Было три часа. Он ушел вскоре после обеда, намереваясь пропустить час «главного лежания» и полдник, но вернуться еще засветло. Предстоящие часы блужданья среди величавых просторов наполняли радостью его сердце. Он засунул плитку шоколада в карман бриджей и маленькую фляжку портвейна в жилет под свитером.
Солнце было едва различимо за туманной дымкой. Сзади, там, где кончалась долина, возле угла горного кряжа, невидимого Гансу Касторпу, темные облака и плотная мгла, казалось, двигались ему навстречу. Похоже было, что пойдет снег, и, пожалуй, сильнее, чем это нужно для удовлетворения его мечты о настоящей метели. И правда, маленькие, беззвучные хлопья все гуще падали на горное плато.

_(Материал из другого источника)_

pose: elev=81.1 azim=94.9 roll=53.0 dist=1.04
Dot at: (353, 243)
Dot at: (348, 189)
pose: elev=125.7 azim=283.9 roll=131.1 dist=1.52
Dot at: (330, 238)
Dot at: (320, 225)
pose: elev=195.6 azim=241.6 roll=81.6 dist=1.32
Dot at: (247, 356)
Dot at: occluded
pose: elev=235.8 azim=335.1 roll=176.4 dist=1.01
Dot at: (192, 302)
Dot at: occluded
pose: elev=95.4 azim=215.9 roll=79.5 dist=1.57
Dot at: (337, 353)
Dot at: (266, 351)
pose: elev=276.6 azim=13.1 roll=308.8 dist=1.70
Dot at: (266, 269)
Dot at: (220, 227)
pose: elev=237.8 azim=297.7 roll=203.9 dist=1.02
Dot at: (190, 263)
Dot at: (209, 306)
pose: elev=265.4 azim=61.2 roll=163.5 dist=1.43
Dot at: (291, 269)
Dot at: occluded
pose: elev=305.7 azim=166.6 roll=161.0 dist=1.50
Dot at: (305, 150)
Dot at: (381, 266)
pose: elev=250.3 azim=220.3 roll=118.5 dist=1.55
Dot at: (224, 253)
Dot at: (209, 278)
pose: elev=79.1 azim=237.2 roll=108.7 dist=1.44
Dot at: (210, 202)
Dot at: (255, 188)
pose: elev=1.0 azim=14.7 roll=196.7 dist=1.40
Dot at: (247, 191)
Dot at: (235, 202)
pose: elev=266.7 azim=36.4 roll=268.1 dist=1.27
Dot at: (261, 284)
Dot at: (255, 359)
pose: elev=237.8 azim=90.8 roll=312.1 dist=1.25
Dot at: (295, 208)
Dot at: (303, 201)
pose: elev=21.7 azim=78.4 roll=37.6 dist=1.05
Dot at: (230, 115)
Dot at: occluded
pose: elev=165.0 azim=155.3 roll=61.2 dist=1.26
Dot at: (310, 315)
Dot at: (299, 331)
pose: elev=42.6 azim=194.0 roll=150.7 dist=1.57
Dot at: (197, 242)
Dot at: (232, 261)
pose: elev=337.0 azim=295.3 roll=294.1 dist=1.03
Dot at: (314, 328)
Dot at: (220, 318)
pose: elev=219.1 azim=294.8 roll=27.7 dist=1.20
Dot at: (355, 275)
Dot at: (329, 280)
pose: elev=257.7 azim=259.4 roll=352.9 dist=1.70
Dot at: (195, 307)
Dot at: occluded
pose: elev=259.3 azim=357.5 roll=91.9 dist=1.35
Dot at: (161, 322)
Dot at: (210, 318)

Ганс Касторп вышел из-под деревьев, протянул руку и глазами исследователя-дилетанта стал разглядывать хлопья, опустившиеся на его рукав. С виду это были бесформенные клочочки, но он уже не раз смотрел на им подобных через свое увеличительное стекло и отлично знал, из каких изящных, отчетливо сделанных крохотных драгоценностей они составляются – из подвесок, орденских звезд, брильянтовых аграфов; роскошнее и тщательнее их не мог бы сработать самый искусный ювелир. Да, с этими пушинками, бременем ложившимися на деревья и устилавшими просторы, по которым он носился на лыжах, дело все-таки обстояло иначе, чем с детства ему привычным морским песком, который они напоминали: они, как известно, состояли не из мельчайших каменных крупинок, а из мириадов водяных частиц, в процессе замерзания откристаллизовавшихся в симметрическое многообразие, – частиц той неорганической субстанции, которая струится в жизненной плазме, в растениях, в человеческом теле, – и среди мириадов волшебных звездочек, с их недоступной зрению, не предназначенной для глаз человеческих, тайной микророскошью ни одна не была похожа на другую. Здесь наличествовала беспредельная изобретательность, нескончаемое рвение видоизменять, скрупулезно разрабатывать одну и ту же основную схему – равносторонний и равноугольный шестиугольник. Но каждое из этих студеных творений было в себе безусловно пропорционально, холодно симметрично, и в этом-то и заключалось нечто зловещее, антиорганическое, враждебное жизни; слишком они были симметричны, такою не могла быть предназначенная для жизни субстанция, ибо жизнь содрогается перед лицом этой точности, этой абсолютной правильности, воспринимает ее как смертоносное начало, как тайну самой смерти. И Гансу Касторпу показалось, что он понял, отчего древние зодчие, воздвигая храмы, сознательно, хотя и втихомолку, нарушали симметрию в распорядке колонн.
Он оттолкнулся, заскользил на своих деревянных полозьях по толстому снежному настилу лесной опушки, съехал вниз во мглу и помчался дальше вверх, вниз, бесцельно и беспечно, по мертвой земле, которая своими опустелыми волнистыми просторами, своей иссохшей растительностью – там и сям на снегу темнели скрюченные карликовые сосенки, – своими мягко очерченными холмами на горизонте так походила на северные дюны. Останавливаясь, чтобы вдоволь налюбоваться этим сходством, Ганс Касторп удовлетворенно кивал головой; жар в лице и легкое дрожание конечностей – своеобразная, дурманящая смесь возбуждения и усталости – вызывали в нем не досаду, а приятное воспоминание о морском воздухе, будоражащем и одновременно усыпляющем. С не меньшим удовлетворением ощущал он свою окрыленную независимость и привольную подвижность. Перед ним не расстилалась дорога, его связывавшая, позади не пролегал путь, который привел его сюда и должен был отсюда увести. Поначалу ему еще встречались вехи, вбитые в землю колья, отметки на снегу, но он постарался как можно скорее выскользнуть из-под их опеки, так как они ему напомнили дозорного с рожком, а следовательно, были не подобающими для внутреннего его отношения к великой зимней пустыне.